La décision a été rendue lors de l’audience tenue ce lundi 18 mai sous la présidence du juge Alpha Camara. Selon la cour, ce renvoi s’explique principalement par l’encombrement du rôle de la journée.
Au cours des échanges préliminaires, les débats ont été marqués par une divergence entre les différentes parties sur l’absence de l’ancien garde des Sceaux. Les avocats de la défense ont évoqué des raisons de santé pour justifier son absence et solliciter un délai d’au moins un mois avant l’ouverture effective du procès.
De son côté, la partie civile a rejeté cette argumentation, estimant qu’il pourrait s’agir d’une tentative de fuite.
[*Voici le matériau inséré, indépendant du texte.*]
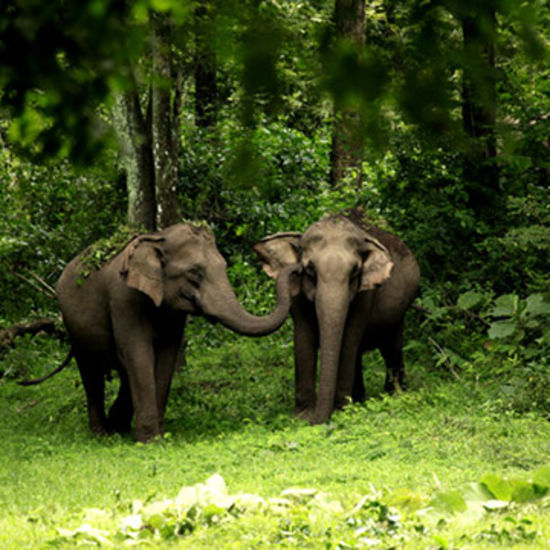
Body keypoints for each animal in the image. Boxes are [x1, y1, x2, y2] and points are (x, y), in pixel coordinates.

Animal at [53, 223, 298, 444]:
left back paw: (117, 427)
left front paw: (158, 436)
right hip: (73, 326)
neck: (158, 239)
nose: (295, 269)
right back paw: (101, 435)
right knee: (90, 372)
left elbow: (166, 355)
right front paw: (150, 442)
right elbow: (137, 352)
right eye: (194, 273)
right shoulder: (123, 298)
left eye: (225, 266)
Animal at [256, 211, 422, 426]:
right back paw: (361, 399)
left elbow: (349, 338)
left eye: (355, 271)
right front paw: (302, 417)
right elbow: (303, 337)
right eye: (309, 268)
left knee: (391, 347)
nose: (318, 421)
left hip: (400, 312)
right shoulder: (297, 295)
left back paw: (394, 394)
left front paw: (341, 411)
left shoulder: (364, 294)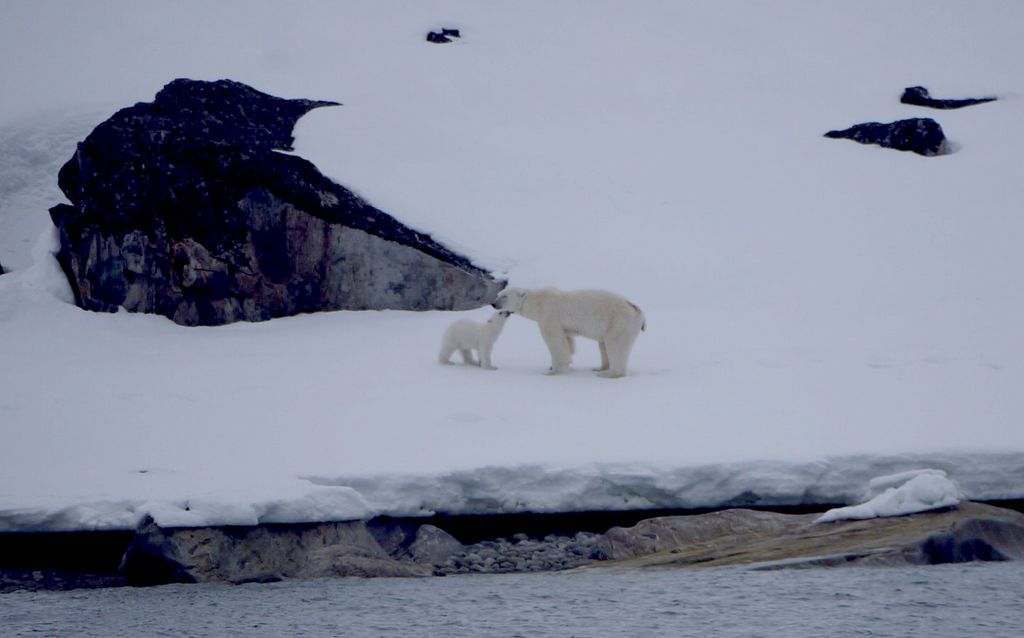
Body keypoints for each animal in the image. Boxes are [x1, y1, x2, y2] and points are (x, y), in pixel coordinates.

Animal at [491, 286, 643, 376]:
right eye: (498, 294)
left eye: (504, 296)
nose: (493, 303)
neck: (537, 302)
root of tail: (638, 311)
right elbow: (567, 340)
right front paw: (555, 365)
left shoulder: (549, 314)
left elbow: (554, 340)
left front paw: (555, 370)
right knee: (603, 345)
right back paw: (600, 368)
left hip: (618, 322)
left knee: (615, 346)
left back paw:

Une position soutenue par le procureur spécial près la CRIEF, Alphonse Charles Wright, qui a insisté sur la nécessité de voir comparaître l’ancien ministre devant la juridiction.
Le magistrat a toutefois indiqué que si l’état de santé de Mohamed Lamine Fofana était réellement incompatible avec un déplacement, la cour pourrait se transporter elle-même pour procéder à son audition.
Dans cette affaire à forts enjeux judiciaires, plusieurs autres personnes sont également poursuivies, notamment Mamadi Kemo Condé, Fransady Condé, Ibrahima Lamizana Condé et Mamoudou Sanoh.
L’ancien ministre de la Justice et ses collaborateurs présumés devront répondre devant la CRIEF de plusieurs chefs d’accusation, notamment le détournement de deniers publics, la corruption, l’enrichissement illicite et le blanchiment de capitaux.